* [Records for the task]:
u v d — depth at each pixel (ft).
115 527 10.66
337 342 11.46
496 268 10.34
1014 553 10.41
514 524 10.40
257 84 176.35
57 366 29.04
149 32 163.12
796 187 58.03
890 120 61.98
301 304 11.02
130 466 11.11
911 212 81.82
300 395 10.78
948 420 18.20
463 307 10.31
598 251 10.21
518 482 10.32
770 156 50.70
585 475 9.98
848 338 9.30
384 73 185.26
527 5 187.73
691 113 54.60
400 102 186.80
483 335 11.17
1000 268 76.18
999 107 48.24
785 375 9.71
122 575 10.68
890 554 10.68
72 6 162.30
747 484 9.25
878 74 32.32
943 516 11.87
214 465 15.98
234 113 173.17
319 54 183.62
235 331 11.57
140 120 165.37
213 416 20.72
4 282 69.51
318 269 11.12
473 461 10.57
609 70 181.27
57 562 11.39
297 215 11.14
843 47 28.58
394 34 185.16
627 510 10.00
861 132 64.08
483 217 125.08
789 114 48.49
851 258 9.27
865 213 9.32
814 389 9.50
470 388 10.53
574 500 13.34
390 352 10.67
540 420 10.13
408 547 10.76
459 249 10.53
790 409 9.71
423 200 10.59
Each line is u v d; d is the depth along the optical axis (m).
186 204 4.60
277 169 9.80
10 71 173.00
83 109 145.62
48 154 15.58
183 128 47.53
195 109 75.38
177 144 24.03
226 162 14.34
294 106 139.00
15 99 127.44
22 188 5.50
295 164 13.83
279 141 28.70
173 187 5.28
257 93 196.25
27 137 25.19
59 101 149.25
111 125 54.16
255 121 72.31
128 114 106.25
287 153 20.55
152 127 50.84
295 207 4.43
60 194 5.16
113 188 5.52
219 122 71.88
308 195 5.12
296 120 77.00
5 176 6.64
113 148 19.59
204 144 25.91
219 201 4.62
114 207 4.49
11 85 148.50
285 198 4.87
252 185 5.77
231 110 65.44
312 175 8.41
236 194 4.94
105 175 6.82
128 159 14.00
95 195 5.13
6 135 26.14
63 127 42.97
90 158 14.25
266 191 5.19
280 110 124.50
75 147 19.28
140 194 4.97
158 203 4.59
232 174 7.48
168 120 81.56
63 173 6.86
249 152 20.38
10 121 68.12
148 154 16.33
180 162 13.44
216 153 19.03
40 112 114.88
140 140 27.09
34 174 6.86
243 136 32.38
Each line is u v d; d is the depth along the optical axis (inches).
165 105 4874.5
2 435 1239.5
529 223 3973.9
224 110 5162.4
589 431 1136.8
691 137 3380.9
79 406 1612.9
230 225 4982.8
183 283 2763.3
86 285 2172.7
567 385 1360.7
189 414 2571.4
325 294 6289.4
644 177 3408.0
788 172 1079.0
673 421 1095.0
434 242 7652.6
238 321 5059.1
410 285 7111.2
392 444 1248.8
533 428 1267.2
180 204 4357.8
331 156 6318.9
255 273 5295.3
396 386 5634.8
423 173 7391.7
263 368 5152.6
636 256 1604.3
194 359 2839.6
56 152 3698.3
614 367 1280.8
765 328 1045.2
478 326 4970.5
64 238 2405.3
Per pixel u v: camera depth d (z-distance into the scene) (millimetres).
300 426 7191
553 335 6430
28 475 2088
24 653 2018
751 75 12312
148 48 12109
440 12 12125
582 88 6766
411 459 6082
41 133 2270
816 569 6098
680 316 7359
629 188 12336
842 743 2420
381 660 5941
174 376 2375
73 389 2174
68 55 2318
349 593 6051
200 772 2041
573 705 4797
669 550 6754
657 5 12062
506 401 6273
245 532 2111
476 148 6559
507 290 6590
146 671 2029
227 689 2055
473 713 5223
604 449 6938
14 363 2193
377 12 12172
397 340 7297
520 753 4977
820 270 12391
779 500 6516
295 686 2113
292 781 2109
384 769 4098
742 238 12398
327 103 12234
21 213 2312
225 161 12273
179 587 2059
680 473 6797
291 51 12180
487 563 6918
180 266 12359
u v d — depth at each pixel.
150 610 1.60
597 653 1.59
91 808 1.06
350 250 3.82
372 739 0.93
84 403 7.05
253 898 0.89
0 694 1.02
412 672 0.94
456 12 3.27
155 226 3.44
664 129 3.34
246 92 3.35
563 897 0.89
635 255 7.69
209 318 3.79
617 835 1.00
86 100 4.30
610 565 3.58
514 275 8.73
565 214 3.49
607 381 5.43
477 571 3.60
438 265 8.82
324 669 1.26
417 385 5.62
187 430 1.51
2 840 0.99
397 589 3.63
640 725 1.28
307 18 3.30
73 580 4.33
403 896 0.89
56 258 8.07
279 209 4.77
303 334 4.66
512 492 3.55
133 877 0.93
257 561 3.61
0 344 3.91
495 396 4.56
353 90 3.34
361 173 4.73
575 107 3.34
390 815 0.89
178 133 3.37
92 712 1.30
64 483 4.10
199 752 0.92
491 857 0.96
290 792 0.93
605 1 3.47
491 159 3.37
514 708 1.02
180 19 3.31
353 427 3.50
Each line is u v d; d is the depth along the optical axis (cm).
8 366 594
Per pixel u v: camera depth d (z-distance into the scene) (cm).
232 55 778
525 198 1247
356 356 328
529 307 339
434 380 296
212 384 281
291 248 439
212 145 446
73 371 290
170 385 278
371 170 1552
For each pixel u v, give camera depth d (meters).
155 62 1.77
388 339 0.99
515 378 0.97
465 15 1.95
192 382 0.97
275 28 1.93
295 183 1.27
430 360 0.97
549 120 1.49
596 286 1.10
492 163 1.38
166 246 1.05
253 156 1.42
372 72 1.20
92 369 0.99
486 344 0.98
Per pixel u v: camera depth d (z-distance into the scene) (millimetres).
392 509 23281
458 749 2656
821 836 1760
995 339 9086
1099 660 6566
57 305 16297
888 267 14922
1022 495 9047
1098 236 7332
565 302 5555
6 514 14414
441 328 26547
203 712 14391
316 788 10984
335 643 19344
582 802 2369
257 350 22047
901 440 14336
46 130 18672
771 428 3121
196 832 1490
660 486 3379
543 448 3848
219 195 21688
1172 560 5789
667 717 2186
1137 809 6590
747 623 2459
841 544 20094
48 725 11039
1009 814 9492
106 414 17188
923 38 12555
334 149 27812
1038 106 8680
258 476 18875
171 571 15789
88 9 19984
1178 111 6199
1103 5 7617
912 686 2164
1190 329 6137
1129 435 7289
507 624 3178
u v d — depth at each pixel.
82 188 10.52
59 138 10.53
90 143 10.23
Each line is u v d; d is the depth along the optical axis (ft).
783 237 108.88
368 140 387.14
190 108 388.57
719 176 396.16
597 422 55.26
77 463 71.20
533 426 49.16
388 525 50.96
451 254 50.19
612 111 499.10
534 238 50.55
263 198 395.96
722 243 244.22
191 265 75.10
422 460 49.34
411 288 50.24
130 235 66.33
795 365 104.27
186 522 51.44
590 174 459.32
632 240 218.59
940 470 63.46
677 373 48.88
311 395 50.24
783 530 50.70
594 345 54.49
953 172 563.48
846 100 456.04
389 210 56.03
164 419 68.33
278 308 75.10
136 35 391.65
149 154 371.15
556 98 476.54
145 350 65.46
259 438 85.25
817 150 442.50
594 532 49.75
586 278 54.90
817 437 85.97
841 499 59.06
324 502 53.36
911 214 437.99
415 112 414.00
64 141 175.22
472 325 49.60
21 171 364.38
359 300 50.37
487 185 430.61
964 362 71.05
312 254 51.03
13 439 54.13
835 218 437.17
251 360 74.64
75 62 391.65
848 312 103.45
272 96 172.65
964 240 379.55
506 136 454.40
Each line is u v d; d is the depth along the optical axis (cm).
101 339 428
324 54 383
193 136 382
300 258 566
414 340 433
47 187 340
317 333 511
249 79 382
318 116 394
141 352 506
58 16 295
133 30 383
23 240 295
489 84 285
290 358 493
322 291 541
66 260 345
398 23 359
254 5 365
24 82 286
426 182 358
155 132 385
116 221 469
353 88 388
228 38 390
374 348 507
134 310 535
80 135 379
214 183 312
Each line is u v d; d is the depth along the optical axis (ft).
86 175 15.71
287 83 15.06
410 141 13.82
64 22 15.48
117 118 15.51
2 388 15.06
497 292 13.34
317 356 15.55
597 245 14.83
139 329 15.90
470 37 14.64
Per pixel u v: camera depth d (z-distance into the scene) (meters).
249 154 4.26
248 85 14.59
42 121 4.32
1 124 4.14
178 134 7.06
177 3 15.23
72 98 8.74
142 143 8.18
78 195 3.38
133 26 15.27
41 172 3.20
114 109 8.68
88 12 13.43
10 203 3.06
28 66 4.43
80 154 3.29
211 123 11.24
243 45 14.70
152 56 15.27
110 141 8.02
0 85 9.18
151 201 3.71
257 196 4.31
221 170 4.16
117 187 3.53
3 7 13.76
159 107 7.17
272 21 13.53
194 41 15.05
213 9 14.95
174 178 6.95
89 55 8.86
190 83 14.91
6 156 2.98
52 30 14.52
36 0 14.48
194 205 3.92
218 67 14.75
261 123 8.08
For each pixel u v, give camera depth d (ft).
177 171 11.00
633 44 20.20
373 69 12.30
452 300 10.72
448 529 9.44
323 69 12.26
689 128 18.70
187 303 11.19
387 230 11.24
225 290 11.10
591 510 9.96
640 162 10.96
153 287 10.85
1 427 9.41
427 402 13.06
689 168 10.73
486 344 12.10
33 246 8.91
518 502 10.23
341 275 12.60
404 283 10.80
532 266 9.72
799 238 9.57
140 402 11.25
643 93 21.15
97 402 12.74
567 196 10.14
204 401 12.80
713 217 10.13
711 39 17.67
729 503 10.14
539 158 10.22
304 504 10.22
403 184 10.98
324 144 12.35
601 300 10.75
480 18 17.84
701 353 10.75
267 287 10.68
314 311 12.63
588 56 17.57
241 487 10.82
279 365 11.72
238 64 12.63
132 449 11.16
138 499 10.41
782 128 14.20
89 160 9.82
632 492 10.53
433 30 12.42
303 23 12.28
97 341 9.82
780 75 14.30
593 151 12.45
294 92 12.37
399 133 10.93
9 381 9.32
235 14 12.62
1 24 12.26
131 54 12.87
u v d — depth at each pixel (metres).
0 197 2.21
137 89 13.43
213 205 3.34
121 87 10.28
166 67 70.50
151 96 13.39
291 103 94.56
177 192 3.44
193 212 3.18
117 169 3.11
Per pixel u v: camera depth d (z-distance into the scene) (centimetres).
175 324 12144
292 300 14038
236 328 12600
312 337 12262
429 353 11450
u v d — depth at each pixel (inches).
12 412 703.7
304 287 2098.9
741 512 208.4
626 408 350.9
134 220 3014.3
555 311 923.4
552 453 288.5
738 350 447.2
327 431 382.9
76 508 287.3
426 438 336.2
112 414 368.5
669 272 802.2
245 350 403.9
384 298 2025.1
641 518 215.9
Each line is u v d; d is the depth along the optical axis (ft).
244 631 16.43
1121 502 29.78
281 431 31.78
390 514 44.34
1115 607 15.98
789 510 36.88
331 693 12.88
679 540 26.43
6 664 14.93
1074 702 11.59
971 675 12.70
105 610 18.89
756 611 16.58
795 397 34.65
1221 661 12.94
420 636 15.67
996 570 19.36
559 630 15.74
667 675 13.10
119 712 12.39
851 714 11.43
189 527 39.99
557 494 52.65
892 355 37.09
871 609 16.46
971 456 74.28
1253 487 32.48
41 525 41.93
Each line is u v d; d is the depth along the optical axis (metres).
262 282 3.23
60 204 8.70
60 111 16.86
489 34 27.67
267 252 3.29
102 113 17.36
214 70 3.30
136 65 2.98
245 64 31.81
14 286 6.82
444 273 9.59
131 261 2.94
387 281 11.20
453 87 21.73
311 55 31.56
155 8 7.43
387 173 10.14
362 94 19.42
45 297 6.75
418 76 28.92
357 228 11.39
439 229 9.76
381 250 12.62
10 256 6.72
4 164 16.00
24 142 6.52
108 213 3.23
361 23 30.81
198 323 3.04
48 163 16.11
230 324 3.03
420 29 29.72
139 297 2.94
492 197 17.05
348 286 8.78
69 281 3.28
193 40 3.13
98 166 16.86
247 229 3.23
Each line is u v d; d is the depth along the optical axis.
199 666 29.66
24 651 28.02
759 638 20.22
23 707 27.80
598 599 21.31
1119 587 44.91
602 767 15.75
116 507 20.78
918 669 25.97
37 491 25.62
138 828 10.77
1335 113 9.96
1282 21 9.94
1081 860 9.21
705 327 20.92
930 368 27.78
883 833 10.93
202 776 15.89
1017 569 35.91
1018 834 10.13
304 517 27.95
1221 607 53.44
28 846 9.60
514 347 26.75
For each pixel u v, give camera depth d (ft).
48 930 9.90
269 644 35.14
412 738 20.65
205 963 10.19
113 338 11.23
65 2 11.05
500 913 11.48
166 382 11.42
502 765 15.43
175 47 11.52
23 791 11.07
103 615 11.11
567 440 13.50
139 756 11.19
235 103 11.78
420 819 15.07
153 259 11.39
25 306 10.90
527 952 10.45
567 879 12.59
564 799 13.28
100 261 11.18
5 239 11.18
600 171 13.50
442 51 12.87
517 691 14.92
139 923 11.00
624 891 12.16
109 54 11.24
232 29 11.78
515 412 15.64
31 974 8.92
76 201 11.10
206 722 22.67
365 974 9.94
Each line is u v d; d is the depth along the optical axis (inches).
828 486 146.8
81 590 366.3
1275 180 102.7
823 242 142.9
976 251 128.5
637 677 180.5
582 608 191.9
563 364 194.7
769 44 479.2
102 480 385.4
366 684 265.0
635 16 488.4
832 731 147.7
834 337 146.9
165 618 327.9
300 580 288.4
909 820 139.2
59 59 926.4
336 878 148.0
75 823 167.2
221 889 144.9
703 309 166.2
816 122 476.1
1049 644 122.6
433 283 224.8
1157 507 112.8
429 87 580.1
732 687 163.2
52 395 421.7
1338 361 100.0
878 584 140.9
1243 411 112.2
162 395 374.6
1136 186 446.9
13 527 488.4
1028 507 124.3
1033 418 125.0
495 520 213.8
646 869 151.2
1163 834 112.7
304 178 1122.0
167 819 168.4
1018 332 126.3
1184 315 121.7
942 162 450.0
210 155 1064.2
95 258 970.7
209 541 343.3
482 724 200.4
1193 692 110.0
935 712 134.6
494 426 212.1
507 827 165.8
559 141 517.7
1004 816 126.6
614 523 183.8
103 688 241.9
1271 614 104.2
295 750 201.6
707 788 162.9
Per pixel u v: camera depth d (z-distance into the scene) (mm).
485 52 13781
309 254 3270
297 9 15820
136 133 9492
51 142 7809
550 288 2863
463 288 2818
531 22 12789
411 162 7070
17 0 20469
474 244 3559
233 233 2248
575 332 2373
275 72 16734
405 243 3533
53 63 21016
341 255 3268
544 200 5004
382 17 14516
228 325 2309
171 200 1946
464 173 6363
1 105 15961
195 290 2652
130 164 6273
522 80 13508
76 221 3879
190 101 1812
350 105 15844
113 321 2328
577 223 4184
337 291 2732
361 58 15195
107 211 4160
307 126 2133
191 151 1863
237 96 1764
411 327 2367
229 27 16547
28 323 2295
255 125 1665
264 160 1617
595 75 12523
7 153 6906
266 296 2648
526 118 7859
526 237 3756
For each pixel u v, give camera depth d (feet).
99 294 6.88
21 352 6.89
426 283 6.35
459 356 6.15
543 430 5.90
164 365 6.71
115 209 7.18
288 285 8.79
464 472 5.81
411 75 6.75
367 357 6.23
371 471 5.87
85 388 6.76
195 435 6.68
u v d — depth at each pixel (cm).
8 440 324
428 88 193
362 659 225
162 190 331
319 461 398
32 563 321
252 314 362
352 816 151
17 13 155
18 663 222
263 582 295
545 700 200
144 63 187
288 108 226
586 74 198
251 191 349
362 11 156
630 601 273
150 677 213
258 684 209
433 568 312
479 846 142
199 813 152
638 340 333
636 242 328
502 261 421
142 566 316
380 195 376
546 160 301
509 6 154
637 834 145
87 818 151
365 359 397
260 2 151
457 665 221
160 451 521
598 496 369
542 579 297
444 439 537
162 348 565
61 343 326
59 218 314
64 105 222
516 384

* [What you are asked to do]: Sift the material for lines that include the word "scene", and copy each one.

* [Completed exercise]:
Per pixel u v: camera depth d (z-distance into the scene) (millimetres).
Per pixel u v: camera depth d (z-distance into the scene) (cm).
Per pixel u v: camera depth d (z-distance into the scene) (millimetres).
Per pixel u v: camera depth d (z-distance into the scene) (meters).
Per pixel u v: camera depth d (z-distance into the scene) (centimetres).
Per pixel u v: camera depth d (z-distance into the scene) (mm).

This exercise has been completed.